A primitive, but easy-to-use technique for determining if the rectifier is capable of developing its rated amperage is to "dead short" the rectifier. Do this by clamping a piece of copper bus or cable of sufficient size to handle the amperage across the output busses of the rectifier and then turning the unit up slowly while watching the clamped piece closely. If the amperage goes up quickly and the clamped piece becomes hot, then the rectifier is probably working correctly and your problem lies in the connecting bus or the bath itself. (Editor's note: This technique – while effective – may in fact cause a weak component to fail such as the diodes or even the main transformer of the rectifier. If you do not feel comfortable performing this test, seek the assistance of a qualified professional.)
If you have a condition of less than full voltage output along with no amperage, you may have a failure of one or more components within the rectifier. These causes are difficult to diagnose without more information but may include:
- blown diodes
- blown SCRs
- tapswitches set incorrectly or with a bad tap
- shorted powerstat
- missing AC phase
- defective SCR firing board
- defective main transformer
If one or more of these components is creating your problem, either your in-house or an independent repair service will be needed to diagnose and correct the situation.
Craig Henry is the vice president of JP Tech, Inc., a Wisconsin-based firm specializing in the sales, service and engineering of rectifiers, controllers and meters for the electrocoating and plating industries. He also co-authors "Dr. Rectifier" an Internet-based column (www.drrectifier.com), which dispenses free advice to those with rectifier issues.
Tips on Checking Connections
Most plating applications where the maximum DC voltage is 12-15 VDC can be tested while the rectifier is on and there is a load in the tank. By using a multi-meter set to DC voltage, you can check for voltage drop across connections all the way to the load bar. Always be careful that a metal tool such as screwdriver or even a metallic watch band or ring does not short between the positive and negative bus.
With solid copper bus every joint is a possible source for corrosive penetration. Clean and tight connections are imperative to retain current carrying efficiency. If necessary, disassemble the suspect joint, clean the surface and reassemble. You may also choose to use a conductive grease to reduce the susceptibility to corrosion migration into the joint.
Another possible source of poor contact can be with the tank saddle or other point of contact for the load bar, rack, or barrel. You need sufficient surface area of contact, clean areas of contact. In some environments, this will necessitate frequent cleaning. Anodes and anode bars also need to be checked along with the surface of the anode or the interior of the basket and plating material. Anything which inhibits the passing of current or the creation of the ion can reduce the efficiency of your operation, creating poor quality or excessive cycle times.

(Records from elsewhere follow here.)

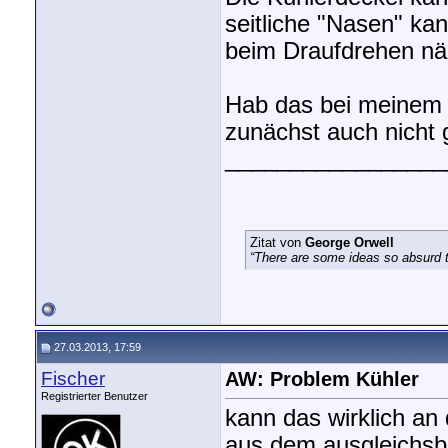
seitliche "Nasen" ka
beim Draufdrehen nä
Hab das bei meinem 
zunächst auch nicht 
_________________
Zitat von
George Orwell
“There are some ideas so absurd th
27.03.2013, 17:59
Fischer
AW: Problem Kühler
Registrierter Benutzer
kann das wirklich an
aus dem ausgleichsbe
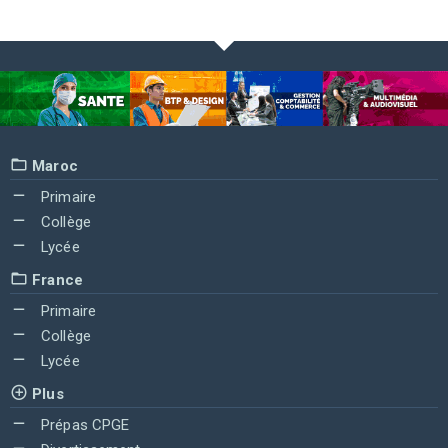
Maroc
Primaire
Collège
Lycée
France
Primaire
Collège
Lycée
Plus
Prépas CPGE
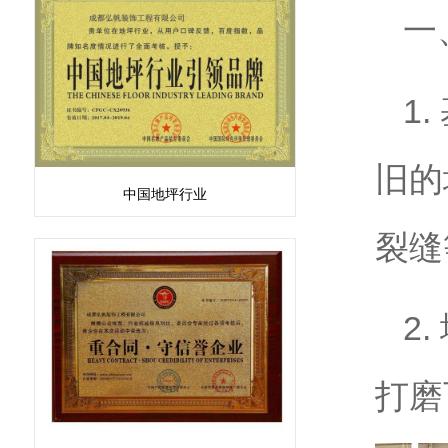
一
1
旧的
中国地坪行业
裂缝
2
打磨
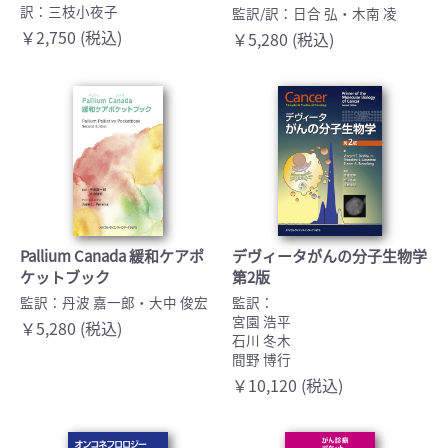
訳：三枝小夜子
監訳/訳：日合 弘・木南 凌
￥2,750 (税込)
￥5,280 (税込)
Pallium Canada 緩和ケアポ
デヴィータがんの分子生物学
ケットブック
第2版
監訳：丹波 嘉一郎・大中 俊宏
監訳：
宮園 浩平
￥5,280 (税込)
石川 冬木
間野 博行
￥10,120 (税込)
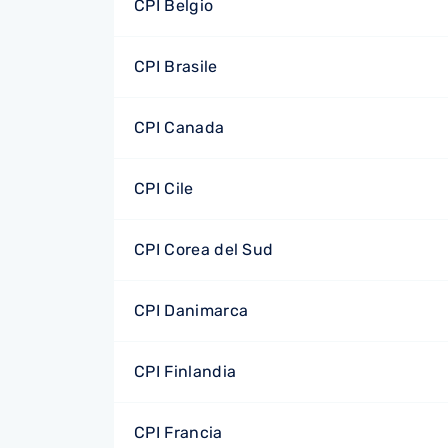
CPI Belgio
CPI Brasile
CPI Canada
CPI Cile
CPI Corea del Sud
CPI Danimarca
CPI Finlandia
CPI Francia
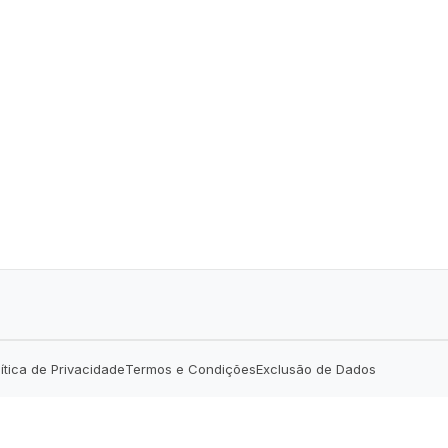
lítica de Privacidade
Termos e Condições
Exclusão de Dados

With the higher voltages seen with electrocoating and sometimes with anodizing, extreme care will be necessary for checking any live connections and may be better off left to a professional because of the risk of shock. Many electrocoat tanks will have each anode individually wired and may require the installation of a shunt and monitoring device to make sure that each anode is functioning correctly. It is also extremely important to ensure that the cathodic connection is not only clean and tight but consistent, particularly on monorail systems.